C’est à cette histoire que l’apôtre saint Jude fait allusion dans son Épître[1], lorsqu’il dit que l’archange Michael disputa le corps de Moïse au diable. Comme ce fait ne se trouve que dans le livre que je viens de citer, il est évident que saint Jude l’avait lu, et qu’il le regardait comme un livre canonique.

La seconde histoire de la mort de Moïse est encore une conversation avec Dieu. Elle n’est pas moins plaisante et moins curieuse que l’autre. Voici quelques traits de ce dialogue :


Moïse. Je vous prie. Seigneur, de me laisser entrer dans la terre promise au moins pour deux ou trois ans.

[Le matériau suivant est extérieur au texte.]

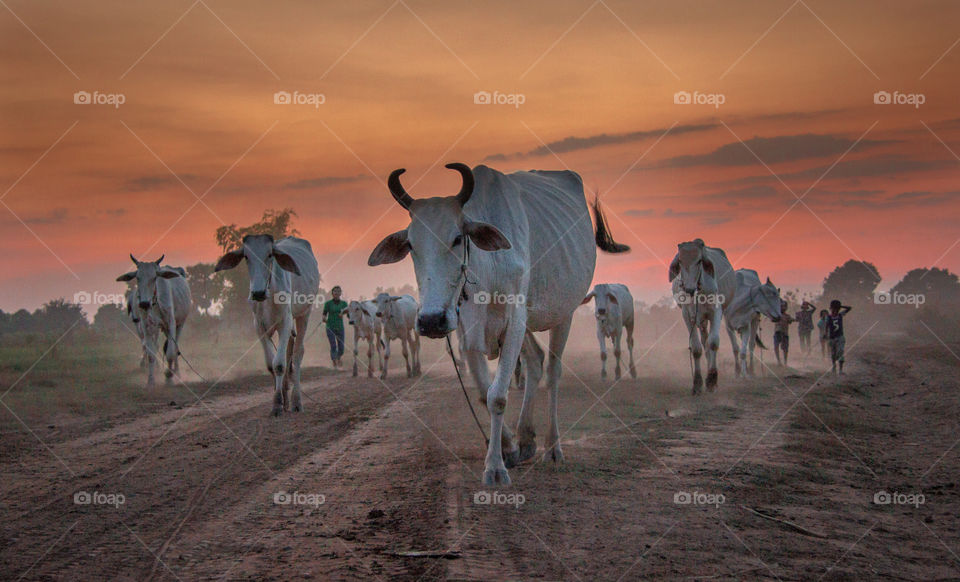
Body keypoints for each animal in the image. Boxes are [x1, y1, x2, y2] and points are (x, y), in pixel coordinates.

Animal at [115, 256, 190, 388]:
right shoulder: (146, 326)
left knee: (175, 347)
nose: (144, 303)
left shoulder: (171, 323)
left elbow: (170, 352)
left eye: (154, 277)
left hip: (180, 324)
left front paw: (169, 376)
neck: (155, 301)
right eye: (138, 277)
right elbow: (151, 353)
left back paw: (177, 373)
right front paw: (150, 381)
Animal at [214, 235, 318, 418]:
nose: (258, 292)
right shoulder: (259, 327)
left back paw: (296, 401)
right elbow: (271, 364)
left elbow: (279, 364)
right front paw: (279, 401)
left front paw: (277, 405)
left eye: (270, 255)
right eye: (246, 256)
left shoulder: (285, 322)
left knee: (297, 354)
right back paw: (286, 397)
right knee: (289, 352)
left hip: (304, 314)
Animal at [368, 162, 632, 486]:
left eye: (458, 238)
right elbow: (484, 392)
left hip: (564, 314)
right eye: (411, 244)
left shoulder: (514, 321)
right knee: (535, 361)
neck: (487, 271)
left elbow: (498, 396)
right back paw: (527, 439)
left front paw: (495, 467)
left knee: (553, 371)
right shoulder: (466, 329)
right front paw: (508, 447)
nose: (431, 320)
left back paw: (553, 448)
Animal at [672, 238, 740, 396]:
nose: (689, 289)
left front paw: (712, 380)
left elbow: (713, 343)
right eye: (680, 261)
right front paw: (697, 383)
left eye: (699, 261)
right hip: (700, 320)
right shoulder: (687, 315)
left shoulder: (716, 312)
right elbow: (697, 348)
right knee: (704, 341)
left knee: (709, 342)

Dieu. Non, mon décret porte que tu n’y entreras pas.

Moïse. Que du moins on m’y porte après ma mort.

Dieu. Non, ni mort, ni vif.

Moïse. Hélas ! bon Dieu, vous êtes si clément envers vos créatures, vous leur pardonnez deux ou trois fois ; je n’ai fait qu’un péché, et vous ne me pardonnez pas !

Dieu. Tu ne sais ce que tu dis : tu as commis six péchés... Je me souviens d’avoir juré ta mort ou la perte d’Israël ; il faut qu’un de ces deux serments s’accomplisse. Si tu veux vivre, Israël périra.

Moïse. Seigneur, il y a là trop d’adresse ; vous tenez la corde par les deux bouts. Que Moïse périsse plutôt qu’une seule âme d’Israël.

Après plusieurs discours de la sorte, l’écho de la montagne dit à Moïse : « Tu n’as plus que cinq heures à vivre. » Au bout des cinq heures. Dieu envoya chercher Gabriel, Zinghiel, et Samael. Dieu promit à Moïse de l’enterrer, et emporta son âme.

Tous ces contes ne sont pas plus extraordinaires que l’histoire de Moïse ne l’est dans le Pentateuque. C’est au lecteur d’en juger.


CHAPITRE XXVI.
Si l’histoire de Bacchus est tirée de celle de Moïse.


Nous avons déjà remarqué[2] une prodigieuse ressemblance entre ce que l’antiquité nous dit de Moïse et ce qu’elle dit de Bacchus : ils ont habité la même contrée ; ils ont fait les mêmes

  1. Verset 9.
  2. Tome XI, page 79 ; XXVI, 201 ; et ci-dessus, chap. xi, page 152.